EXERCISE TEXT: Begin
# Forget footlocking



## Ekka (Aug 11, 2006)

The quality of this vid is a bit hopeless and I dont have the original tape anymore but you'll get the idea.

Around 2mins and 11mb in wmv

www.palmtreeservices.com.au/video/forgetfootlocking2.wmv


----------



## l2edneck (Aug 11, 2006)

*nice*


----------



## TackleTree (Aug 11, 2006)

thats what I'm talking about. Perfect for a big guy.(Fat) 


OSHA would love to see that! But i wont tell. SSSSHHHH!


----------



## Ekka (Aug 11, 2006)

I've been thinking about that and have an idea.

Attach the end of the climbing line to the pulling device (kanga) etc with a prussik on a link that'll break before the climbing line. Then there's no way to over load the system.

Equip the climber with a fox whistle so he can give alarm signals if req'd.

Install another large prussik on the tail of the climbing line before the redirect pulley at the base of the tree. That prussik to be attached to the tree. This is now a fail safe on the tail and also allows the kanga to get another grab if you run out of reversing room.

When all is said and done the climber is still very secure as we are only pulling on the tail. His normal set up still secures him independently of the system.

A final dynamometer reading on the sytem should reveal that there isn't any additional forces put on the system than a climber doing it themselves. This test could be done by attaching the dynamometer at the top where the cambium saver is.
EXERCISE TEXT: End
RECORDED INFORMATION: Begin
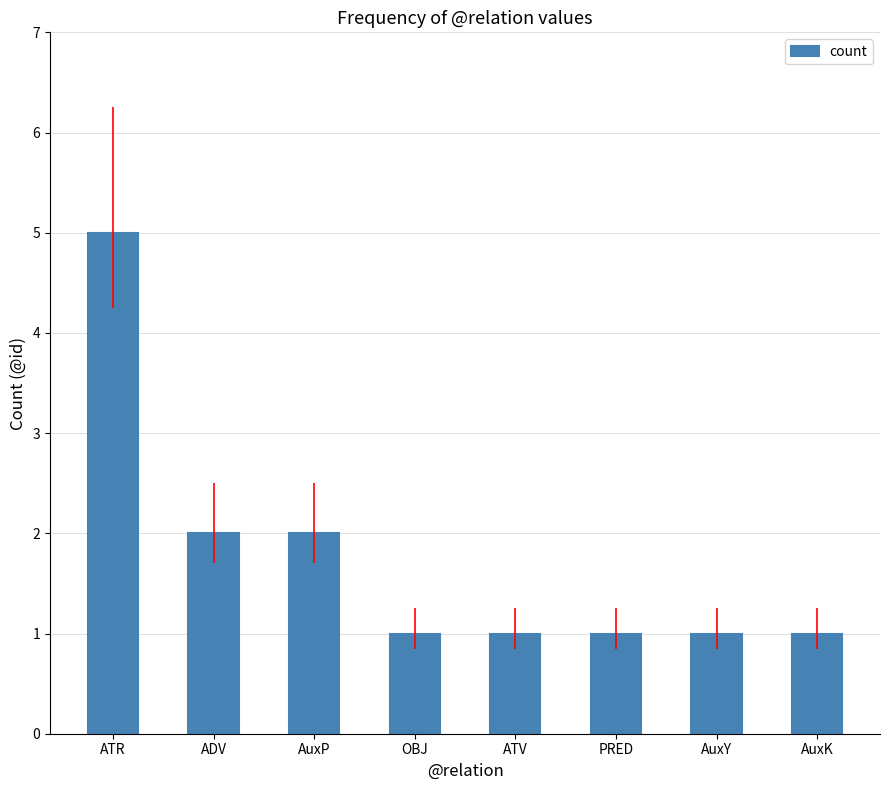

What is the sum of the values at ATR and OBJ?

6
RECORDED INFORMATION: End
PROBLEM REQUIREMENTS:
In the footlocking thread, update the stretch from "thats what I'm" through "have an idea." by putting "The safety inspector" in place of "OSHA".

SOLUTION:
thats what I'm talking about. Perfect for a big guy.(Fat) 


The safety inspector would love to see that! But i wont tell. SSSSHHHH!


----------



## Ekka (Aug 11, 2006)

I've been thinking about that and have an idea.